### DOCUMENT SECTION
Naming a child is hard when there are but two parents. Up the number of concerned parties and the angst over naming grows exponentially more intense.
My son left the the hospital with a standard complement of names provided by his mother. N. used them in the weeks they lived together; later we used them in the months he lived with but was not yet related to us. Not even one of those names would we have chosen on our own, especially as the final one was provided by N.’s partner at the time of the birth — a man who made neither genetic contribution to the boy nor financial contribution to his mother. Ever.
When the time came to make the boy a legal member of the family we were faced with a conundrum: Given that he had to bear our last name, should we truncate the names he came with so that he’d have the typical number and no more? Could we compress them somehow? Was there a way to incorporate his birthmother’s surname as we’d done for his sister? Did we have an obligation to keep his original last name considering that there was no genetic tie? And what of the names we’d dreamed of using for boy-children? Did our desires have to be pushed aside in this aspect of adoption too?
I won’t detail the process of negotiation, pouting and passive-aggressive behavior everyone endured before reaching a decision; suffice it to say that my boy now groans under a weight of names the likes of which even British monarchy cannot bear. We took nothing from him. We only added, with the reasoning that someday he can explain or ignore any of the names as he sees fit.
Thank science I’ll never have to go through that again, I thought four years ago, but my thanks were premature. Emboldened perhaps by our willingness to keep her preferred names, N. made a similar request when choosing parents for her latest child. Were they blinded by baby-lust when they agreed without question to the names she wanted? Perhaps, because as soon as she selected them they began waffling.
It was because they didn’t understand, they claimed, and thus they let their hearts fix on a simplified spelling of the child’s first name. They avoided the topic during pre-birth doctor’s visits and at the hospital; once the infant was installed in their home and they began using the shortened spelling of her name, they hoped N. would never learn — or would only learn years later — that they’d gone against her wishes.
N.’s arrival on Facebook changed all that. I awoke one morning to angry, worried emails from both mothers. How did you handle naming, the one asked. Why aren’t they being honest with me? said the other. What are we supposed to do? continued the first.

### WORK ITEM A
Answer these questions about the essay on naming adopted children:
(i) Who provided the final name the son came home from the hospital with?
(ii) When the son became a legal member of the family, did the parents remove any of his names or only add to them?
(iii) What brought the other couple's change of spelling to light?
### WORK ITEM B
Revise the essay on naming adopted children from "I won’t detail" to "they began waffling.", replacing "British monarchy" with "European royalty".
### WORK ITEM C
Go on with the essay on naming adopted children, starting after its final sentence.

### DATA UNDER STUDY
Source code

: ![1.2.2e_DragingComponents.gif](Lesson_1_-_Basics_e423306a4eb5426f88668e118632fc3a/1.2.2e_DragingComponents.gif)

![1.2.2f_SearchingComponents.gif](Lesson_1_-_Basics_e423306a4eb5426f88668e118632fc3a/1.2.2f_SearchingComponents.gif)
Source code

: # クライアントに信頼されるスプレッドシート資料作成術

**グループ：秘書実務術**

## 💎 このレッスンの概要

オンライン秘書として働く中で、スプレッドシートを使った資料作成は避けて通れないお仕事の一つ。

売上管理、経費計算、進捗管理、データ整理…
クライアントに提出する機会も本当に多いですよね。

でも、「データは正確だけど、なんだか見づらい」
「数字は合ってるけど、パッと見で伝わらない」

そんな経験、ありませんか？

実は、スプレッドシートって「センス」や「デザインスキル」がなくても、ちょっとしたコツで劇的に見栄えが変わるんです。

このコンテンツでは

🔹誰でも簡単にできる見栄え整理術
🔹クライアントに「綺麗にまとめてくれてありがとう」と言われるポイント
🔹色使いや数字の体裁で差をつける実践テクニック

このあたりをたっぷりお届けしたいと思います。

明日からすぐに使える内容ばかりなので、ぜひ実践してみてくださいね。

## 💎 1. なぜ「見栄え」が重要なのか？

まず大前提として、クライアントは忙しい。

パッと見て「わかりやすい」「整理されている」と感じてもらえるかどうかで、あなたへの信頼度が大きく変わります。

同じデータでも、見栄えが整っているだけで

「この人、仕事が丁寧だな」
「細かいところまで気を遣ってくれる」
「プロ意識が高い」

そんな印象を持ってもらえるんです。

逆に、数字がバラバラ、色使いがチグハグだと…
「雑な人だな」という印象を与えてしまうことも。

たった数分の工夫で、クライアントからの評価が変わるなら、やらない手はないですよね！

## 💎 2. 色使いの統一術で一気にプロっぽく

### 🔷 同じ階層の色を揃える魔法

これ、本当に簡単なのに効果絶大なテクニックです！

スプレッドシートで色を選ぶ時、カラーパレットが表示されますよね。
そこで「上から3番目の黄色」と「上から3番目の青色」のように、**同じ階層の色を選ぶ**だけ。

### ANSWER SECTION A
(i) N.'s partner at the time of the birth.
(ii) They only added names and took none from him.
(iii) N.'s arrival on Facebook.

### ANSWER SECTION B
I won’t detail the process of negotiation, pouting and passive-aggressive behavior everyone endured before reaching a decision; suffice it to say that my boy now groans under a weight of names the likes of which even European royalty cannot bear. We took nothing from him. We only added, with the reasoning that someday he can explain or ignore any of the names as he sees fit.
Thank science I’ll never have to go through that again, I thought four years ago, but my thanks were premature. Emboldened perhaps by our willingness to keep her preferred names, N. made a similar request when choosing parents for her latest child. Were they blinded by baby-lust when they agreed without question to the names she wanted? Perhaps, because as soon as she selected them they began waffling.

### ANSWER SECTION C
If I hadn’t taken a long pause my answer would have been far harsher than it was. She carried your child for nine months, gave birth to her, then handed her to you and now you can’t even honor her spelling request, I wanted to ask. Instead I suggested calm and compromise: Could you use the original spelling on the birth certificate and the simplified spelling elsewhere? Keep the name supplied by N’s current partner even though there is no genetic tie? Can you give the nod to N.’s wishes as they are motivated only by love?
Impossible, replied the new mother. She didn’t want to confuse the child or her future teachers with multiple spellings and she certainly didn’t want her bearing the name of a man to whom she had no blood ties. Um, I held myself back from saying. You do remember that she also has no blood ties to you?
We don’t have to show N. the birth certificate, do we? she asked. Maybe we’ll just let her think we used her names and make sure N. never sees that piece of paper. I didn’t hold back from answering that. Woman, you are building a relationship you hope will last for many years, including a time when your daughter can read her own birth certificate and call her birthmother with no help or permission from you. Do you really want to have to explain then that you lied?
“I just want her to know that she had people who loved her even before she was born,” N. said to me later. Can you write her a letter, I suggested. Tell her how you came up with her names, then put it in a safe spot so that you can give it to her when she’s older?
This is all I can say to them; in fact it is far more than I should have said, as every instance of interference on my part deprives them of the chance to build this relationship for themselves.